A revista Você S/A de janeiro de 2012 trouxe um especial sobre como fazer tudo melhor, em que uma série de nomes consagrados partilhavam a sua ‘lição’ de vida. Vários me chamaram atenção, mas eu gostei especialmente do texto atribuído a Peter Buffet, autor do livro  A vida é o que você faz dela e filho do mega investidor Warren Buffet.

Como descobrir sua verdadeira vocação

“É difícil dar uma receita de como as pessoas podem descobrir a sua vocação. Mas, se eu fosse arriscar alguns conselhos, o primeiro deles seria que cada um tente descobrir a sua própria história. Quando um cantor está em um estúdio para gravar um disco, ele precisa isolar todos os barulhos que vêm de fora e ouvir somente sua voz. E é assim que precisamos fazer em nossas vidas: livrar-nos dos ruídos externos que nos impedem de ouvir a nós mesmos.

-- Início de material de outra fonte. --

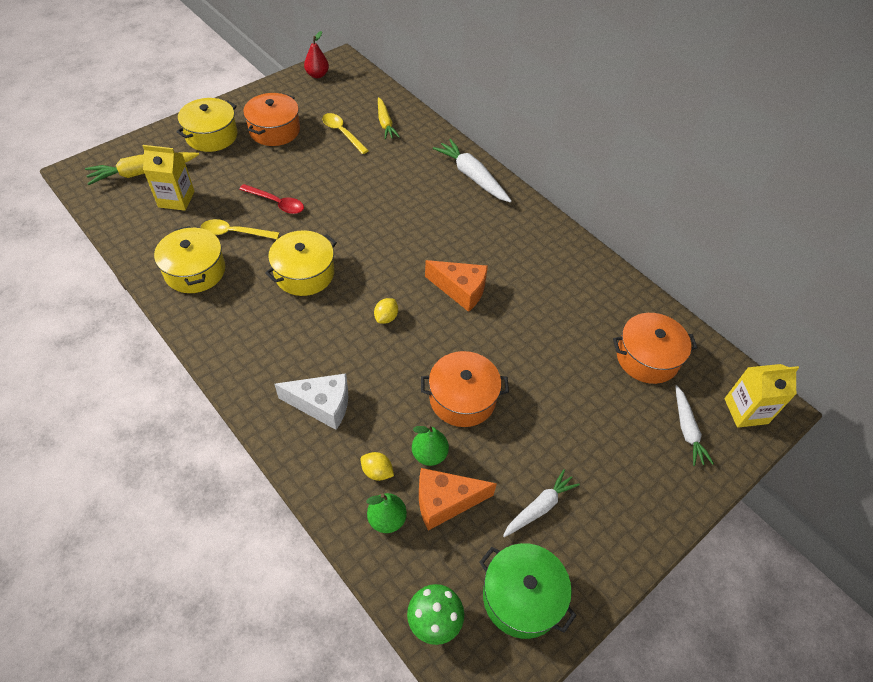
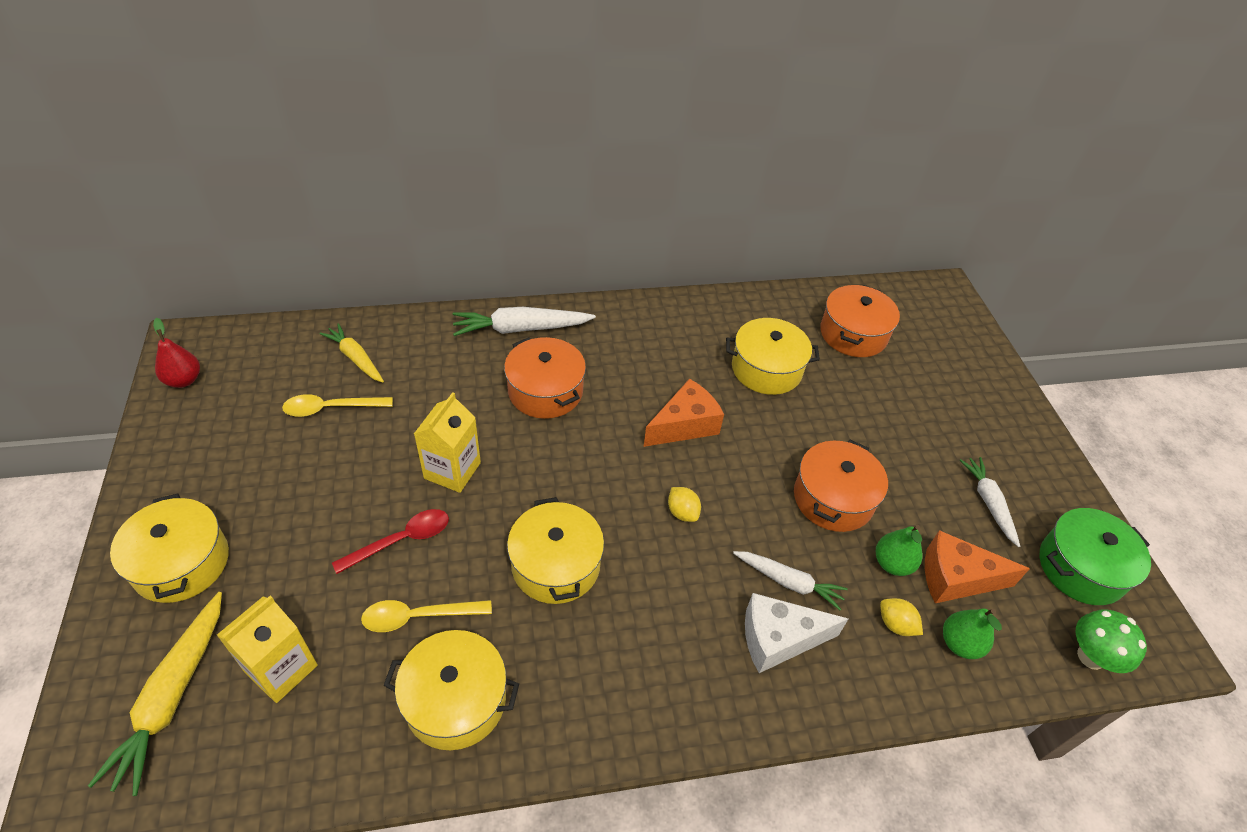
camera: 60 degrees left, 5 degrees down
yellow spoon [201,219,279,239] -> yellow spoon turned 45 degrees clockwise [361,600,492,632]
orange pot [243,93,300,146] -> orange pot moved to [504,337,586,419]
white cheese [274,373,348,430] -> white cheese turned 135 degrees counterclockwise [745,593,848,673]
yellow lemon [360,452,394,481] -> yellow lemon turned 75 degrees clockwise [880,598,923,636]
yellow carrot [378,97,400,139] -> yellow carrot turned 150 degrees counterclockwise [320,323,384,383]
orange cheese [419,468,497,531] -> orange cheese turned 75 degrees clockwise [925,530,1030,603]
white carrot [675,385,714,466] -> white carrot moved to [733,551,848,610]
yellow carton [724,364,799,428] -> yellow carton moved to [414,392,481,493]
none -> yellow pot [726,318,820,395]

Vivemos em um mundo com tanta informação que, se pararmos para pensar, sempre temos alguém nos dizendo o que fazer. No momento em que nos livramos de toda essa pressão, ficamos mais sensíveis ao que nos é verdadeiro. É quando estamos mais conectados para ouvir a nossa vocação.

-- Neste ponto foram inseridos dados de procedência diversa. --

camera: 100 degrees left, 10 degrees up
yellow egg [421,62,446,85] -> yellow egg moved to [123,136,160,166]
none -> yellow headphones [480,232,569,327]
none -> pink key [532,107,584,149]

Outro ponto importante é descobrirmos o que o sucesso significa para nós. É ter uma casa grande, um carro do ano, um cargo altíssimo na empresa em que trabalhamos? Pois eu digo que dinheiro e questões exteriores não deveriam ser a medida do quanto nós somos felizes. Pelo contrário, o que conta são as experiências que tivemos, as relações que vivemos, como nos sentimos ao realizar nosso trabalho.

Todo dia que acordo de manhã, a minha definição de sucesso e bem-estar é o quanto tenho vontade de sair da cama e fazer o meu trabalho.  As pessoas costumam restringir demais a forma como planejam suas carreiras, esquecendo que, muitas vezes, é possível combinar o que amam com o caminho que vão seguir profissionalmente. Quais  são os seus sonhos de criança? O que você sempre desejou fazer e ficou pelo caminho?

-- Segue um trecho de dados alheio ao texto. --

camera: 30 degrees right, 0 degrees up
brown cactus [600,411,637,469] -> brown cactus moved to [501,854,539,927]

Alguns sonham em ser dançarinos, mas nunca foram em frente por ser algo mais incerto, que poderia não dar segurança financeira. Então, decidem ser contadores, por exemplo, deixando o que os fazia feliz para trás. E por que não ser contador de uma escola de dança? As possibilidades são inúmeras, o que precisamos é ter em mente o que realmente nos faz feliz”. (Peter Buffet)

Esse texto é perfeito, pois trata de um dos meus pontos mais profundos de reflexão cotidiana.